↓
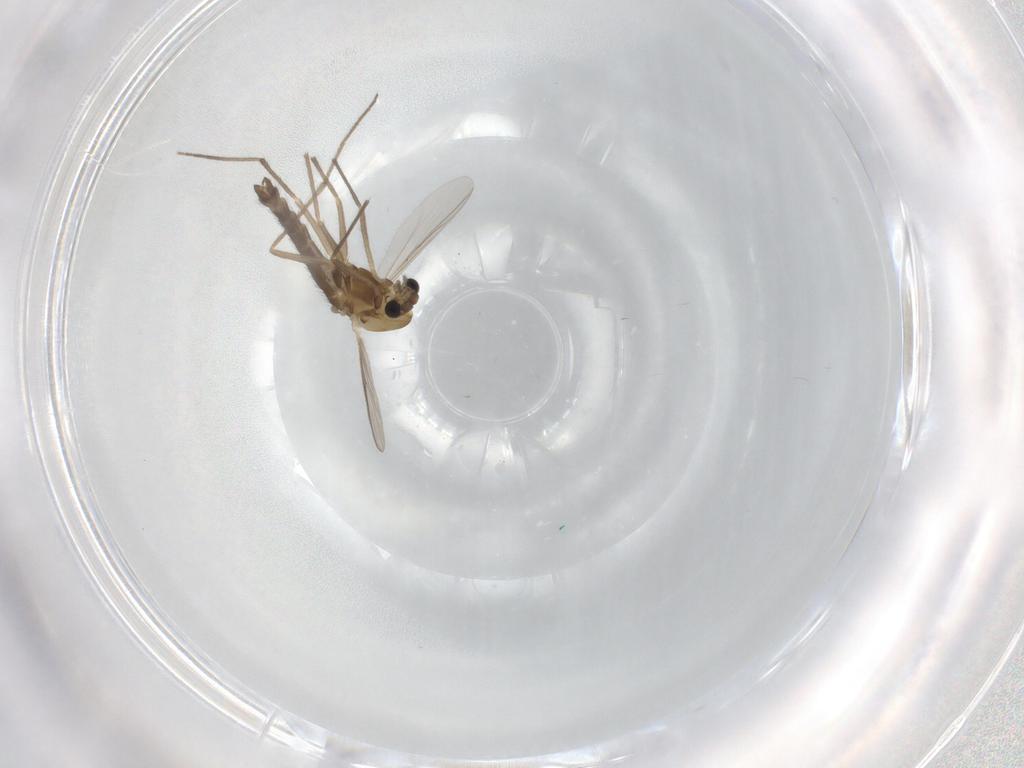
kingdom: Animalia
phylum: Arthropoda
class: Insecta
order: Diptera
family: Chironomidae
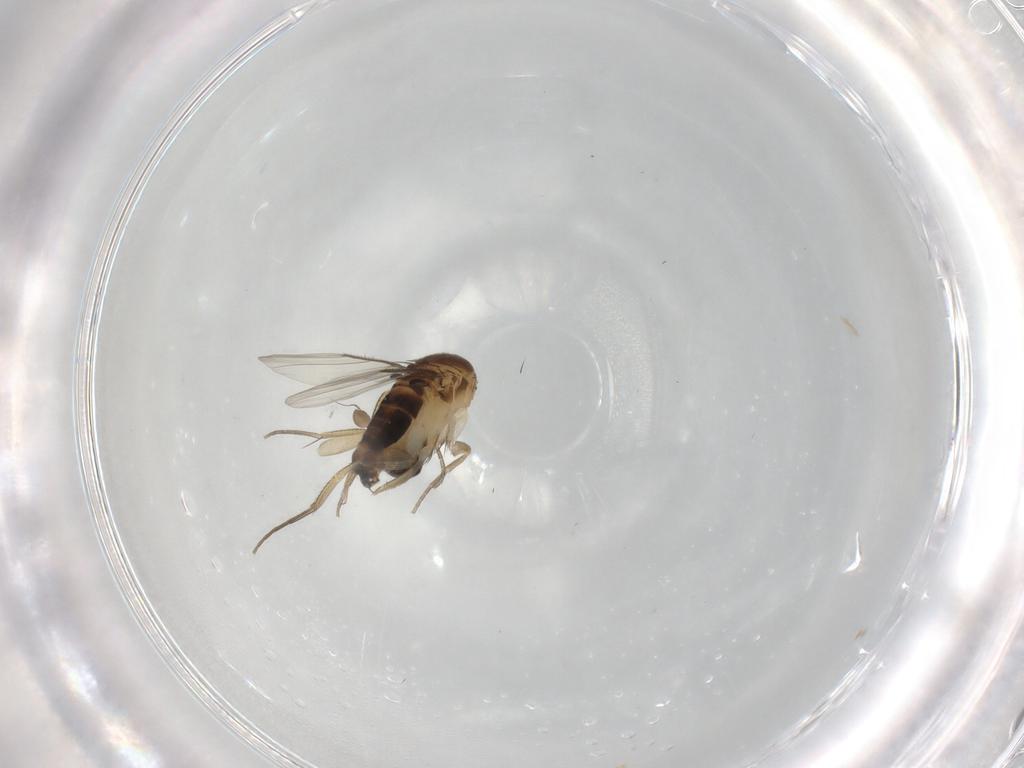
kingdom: Animalia
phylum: Arthropoda
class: Insecta
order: Diptera
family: Phoridae
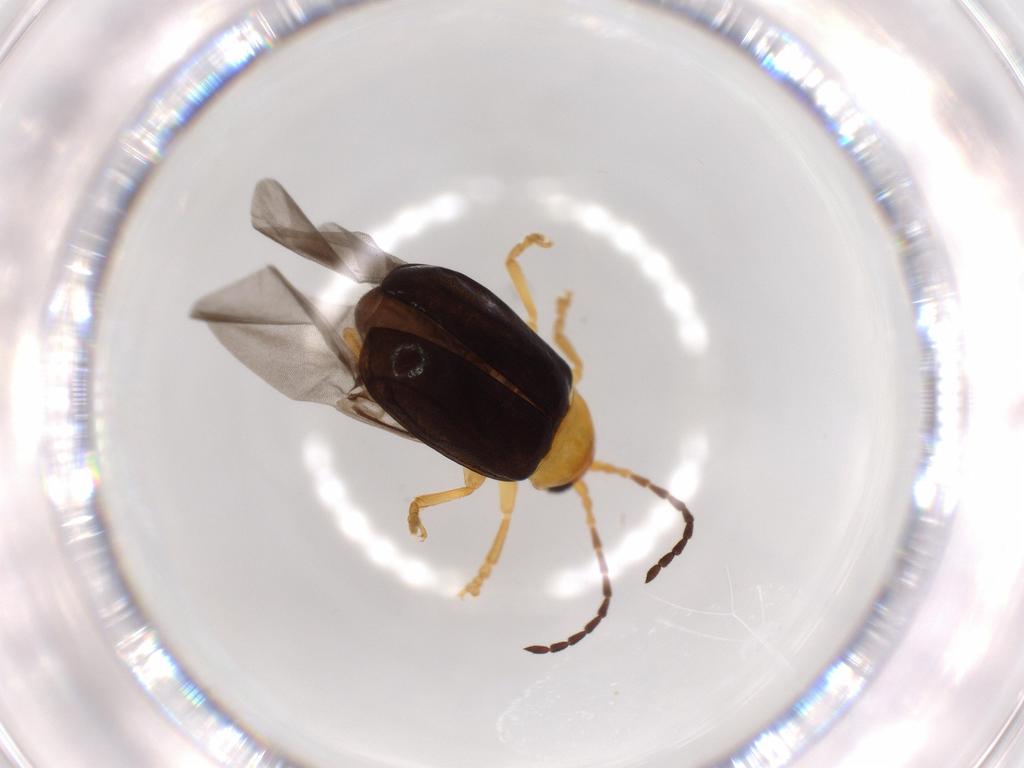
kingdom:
↑
_Task statement_.
Pull out the naming lines from every item above and reproduce them word for word, with no pictures in your answer.

_Written response_.
kingdom: Animalia
phylum: Arthropoda
class: Insecta
order: Diptera
family: Chironomidae
kingdom: Animalia
phylum: Arthropoda
class: Insecta
order: Diptera
family: Phoridae
kingdom:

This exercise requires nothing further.